“O teishoku que comemos nos restaurantes não é uma tradicional comida japonesa”, explica Hirakawa, 61 anos, um dos únicos cozinheiros no Brasil com aprendizagem em restaurante tradicional japonês.
Hirakawa começou como “minarai”, aprendiz, aos 16 anos de idade, no famoso Kappô Katsuroku da província de Miyasaki.
De origem humilde a família Hirakawa passava por dificuldades e não podia custear os estudos dos filhos. Também não havia muitas opções de trabalho em 1952, no Japão arrasado pela guerra. Ao jovem Isao surgiu a oportunidade de ser auxiliar de sapateiro ou ajudante de cozinheiro. Preferiu a segunda opção, pois pelo menos poderia comer à vontade. E essa era a única vantagem, para quem tinha um salário de 600 ienes (no câmbio atual equivale a R$5,00) por mês e dormia no emprego. O expediente iniciava todos os dias, inclusive nos finais de semana, às 5 da manhã, e terminava às 11 da noite. Ao principiante cabia a tarefa de limpar a geladeira enquanto se aguardava a chegada dos ingredientes do mercado. Com uma rígida hierarquia, os 2 ajudantes mais novos, do total de 8, deveriam acordar antes dos demais e dedicar-se aos trabalhos mais cansativos. Uma panela mal lavada,por exemplo, poderia render uma panelada na cabeça, se os superiores ficassem irritados. Já no segundo ano, o aprendiz passava a limpar peixes, e no terceiro, com alguma sorte, poderia fazer arranjos de pratos. Finalmente no quarto ano, começar a fazer frituras. Mas muitos não passavam do primeiro ano. Hirakawa conta que chegou a fugir do restaurante um ano depois de começar o trabalho. Mas seu pai não o aceitou em casa e ele teve que se resignar a continuar a sua longa jornada.
Diariamente às 9 horas, o chefe da cozinha apresentava o menu do dia e os cozinheiros e ajudantes começavam os preparativos para as refeições que seriam servidas à noite, pois aquele restaurante só abria para o jantar e só para as pessoas que tinham reservas com um dia de antecedência.
Apesar de gigantesco, só atendia no máximo 50 pessoas pois o restaurante, divido em ozashiki (salas privadas), servia também para apresentação de gueixas. Dificuldade econômica e falta de alimentos em todo o país, não alterava a rotina o Kappô Katsuroku, o mais sofisticado estabelecimento da província. Governadores, artistas e grandes empresários, em sua viagem, jantavam naquele local, que chegou a servir ao Imperador Hiroito.

··········

### [Lista de tarefas]
1/ Imprima, sem nenhuma alteração, o trecho do texto sobre Hirakawa que vai de "Apesar de gigantesco, só" até "ao Imperador Hiroito.", incluindo essas palavras.
2/ De acordo com o texto sobre Hirakawa, com que idade ele começou a trabalhar como aprendiz?

### [Dados fornecidos]
··········

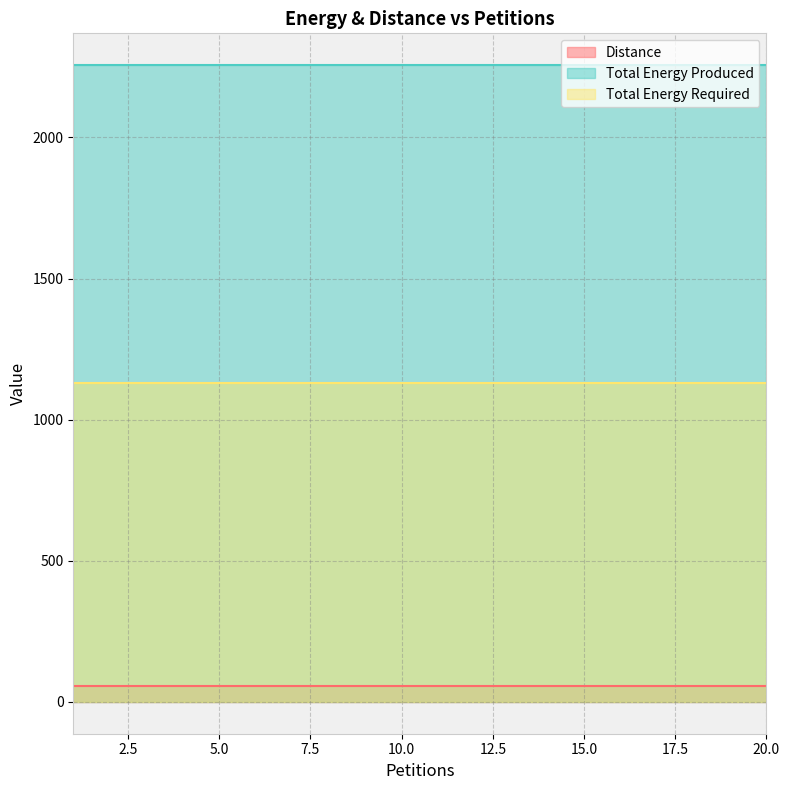

At which label does Total Energy Required reach its minimum?

1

··········

### [Respostas fornecidas]
1/
Apesar de gigantesco, só atendia no máximo 50 pessoas pois o restaurante, divido em ozashiki (salas privadas), servia também para apresentação de gueixas. Dificuldade econômica e falta de alimentos em todo o país, não alterava a rotina o Kappô Katsuroku, o mais sofisticado estabelecimento da província. Governadores, artistas e grandes empresários, em sua viagem, jantavam naquele local, que chegou a servir ao Imperador Hiroito.

2/ Aos 16 anos de idade.